What to do:
Rewrite the listing below with every "program" changed to "code" and nothing else altered, and leave the pictures out of your version.

Input data:
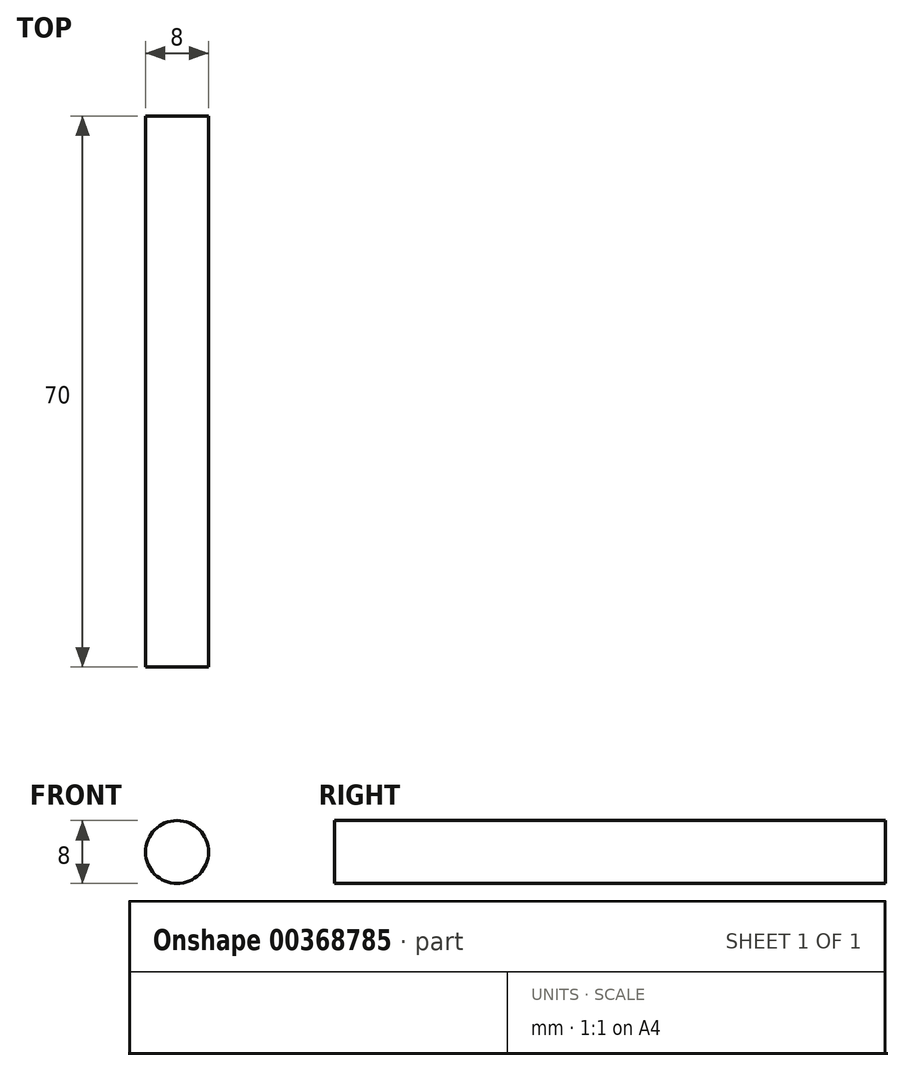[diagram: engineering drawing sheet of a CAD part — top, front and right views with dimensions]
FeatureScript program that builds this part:
annotation { "Feature Type Name" : "Feature", "Feature Type Description" : "" }
export const myFeature = defineFeature(function(context is Context, id is Id, definition is map)
    precondition{}
    {
        {
            var Q0;
            Q0=qCreatedBy(makeId("Front.planeOp"),FACE);
            var sketch = newSketch(context, id + "F0", { "sketchPlane" : qUnion([Q0])});
            skCircle(sketch, "E0", {"center": v(0, 0) * mm, "radius": 4 * mm});
            skSolve(sketch);
        }
        {
            var Q0;
            Q0 = qSketchRegion(id + "F0", true);
            extrude(context, id + "F1", {"entities" : qUnion([Q0]), "depth" : 70 * mm});
        }
    });
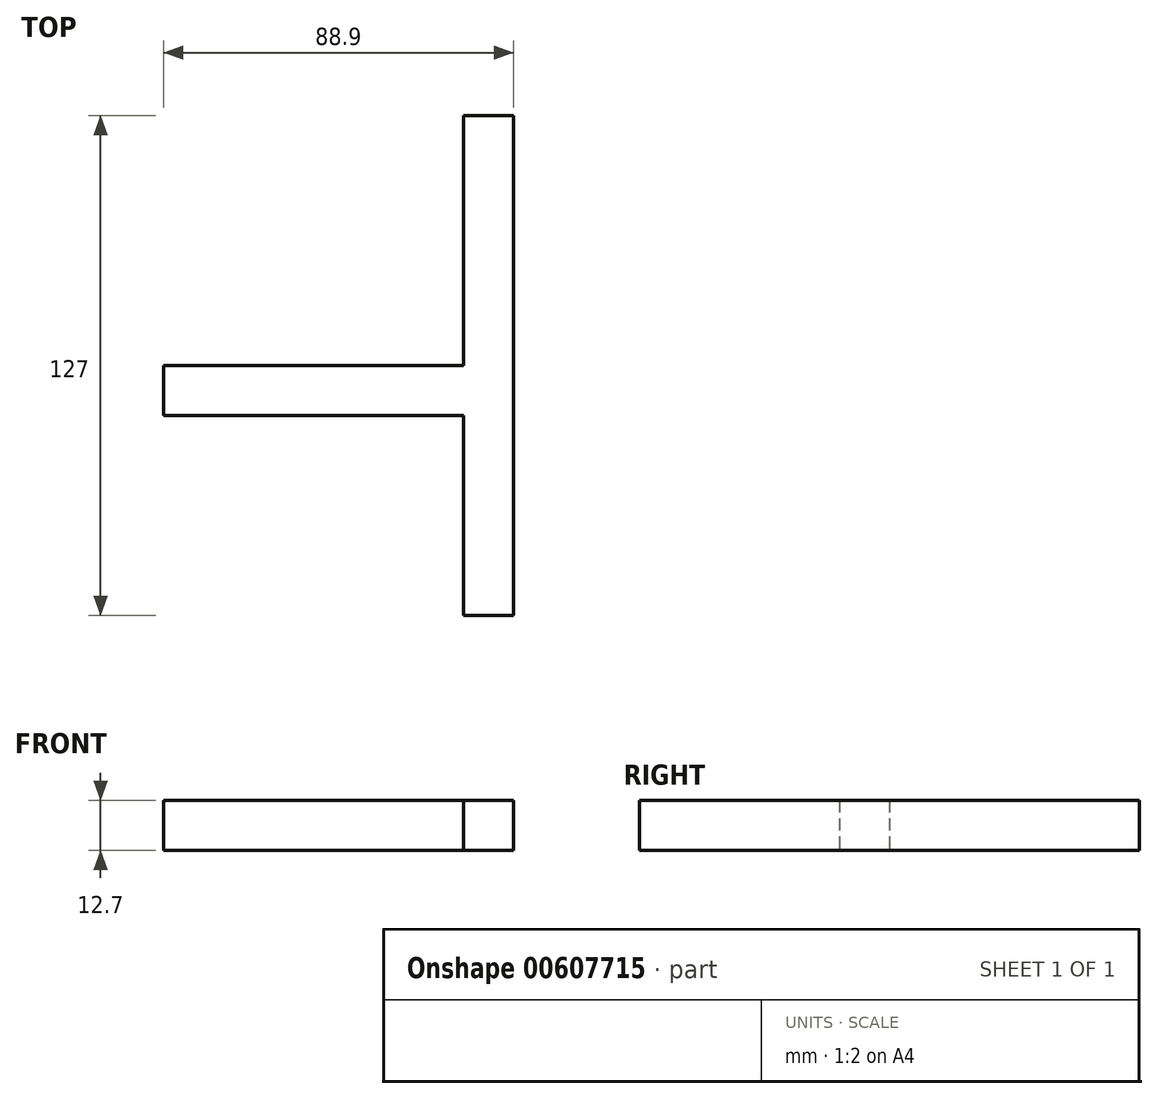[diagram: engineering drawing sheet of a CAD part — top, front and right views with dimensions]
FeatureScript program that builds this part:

Solved exercise:
[diagram: engineering drawing sheet of a CAD part — top, front and right views with dimensions]
FeatureScript code that builds this part:
annotation { "Feature Type Name" : "Feature", "Feature Type Description" : "" }
export const myFeature = defineFeature(function(context is Context, id is Id, definition is map)
    precondition{}
    {
        {
            var Q0;
            Q0=qCreatedBy(makeId("Front.planeOp"),FACE);
            var sketch = newSketch(context, id + "F0", { "sketchPlane" : qUnion([Q0])});
            skCircle(sketch, "E0", {"center": v(0, 0) * mm, "radius": 4 * mm});
            skSolve(sketch);
        }
        {
            var Q0;
            Q0 = qSketchRegion(id + "F0", true);
            extrude(context, id + "F1", {"entities" : qUnion([Q0]), "depth" : 70 * mm});
        }
    });
[diagram: engineering drawing sheet of a CAD part — top, front and right views with dimensions]
FeatureScript code that builds this part:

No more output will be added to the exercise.